Now, it's been a good eight years since I've seen 300, and I can't say that I was particularly fond of it. But beneath its own eye-widening layer of violence, there was a tangible idea of who King Leonidas was, what this war meant, and why Sparta mattered. No matter how much clumsy exposition is hurled our way, all we really know here is that there are two sides and they hate each other.
When Rise of an Empire asks us to engage on a more intimate level, which it does — the personal warfare between Sullivan Stapleton (whose name, I guess, is Themistokles) and Bad Guy Captain Eva Green (a.k.a. Artemisia) is founded on the idea that she likes him, and he kind of digs her (re: angry sex), and they want to rule together, but a rose by any other name and all that — we're effectively lost. With characters who don't matter in the slightest, material like this is just filler between the practically striking battle sequences.
But when the "in-between material" is as meaningless as it is in Rise of an Empire, the battles can't function as much more than filler themselves. Filler between the opening titles and closing credits. A game of Candy Crush you play on the subway. Contemptfully insubstantial and not particularly fun, but taking place nonetheless.
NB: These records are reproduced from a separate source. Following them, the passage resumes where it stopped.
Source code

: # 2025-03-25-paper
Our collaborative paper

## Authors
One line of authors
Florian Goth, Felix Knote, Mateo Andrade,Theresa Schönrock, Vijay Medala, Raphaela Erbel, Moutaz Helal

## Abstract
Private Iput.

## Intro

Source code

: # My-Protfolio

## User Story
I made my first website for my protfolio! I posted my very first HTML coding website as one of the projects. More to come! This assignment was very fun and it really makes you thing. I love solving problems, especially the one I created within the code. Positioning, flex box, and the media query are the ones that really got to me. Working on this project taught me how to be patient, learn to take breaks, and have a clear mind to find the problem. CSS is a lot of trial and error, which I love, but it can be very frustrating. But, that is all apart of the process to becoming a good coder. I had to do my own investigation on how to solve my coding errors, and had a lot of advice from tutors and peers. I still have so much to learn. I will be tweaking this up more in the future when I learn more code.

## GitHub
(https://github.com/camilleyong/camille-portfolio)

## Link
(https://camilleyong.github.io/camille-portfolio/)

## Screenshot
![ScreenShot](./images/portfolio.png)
Without even a remote layer of camp — too palpably absent as Rise of an Empire splashes its screen with so much human fluid that "The End" by The Doors will start to play in your head — there's no victory in a movie like this. No characters to latch onto, no story to follow, no joy to be derived. Yes, it might be aesthetically stunning (and really, that's where the one star comes in... well, half a star for that and half for the giant rhinos), but the marvel of its look shrinks under the shadow of the painful vacancy of anything tolerable.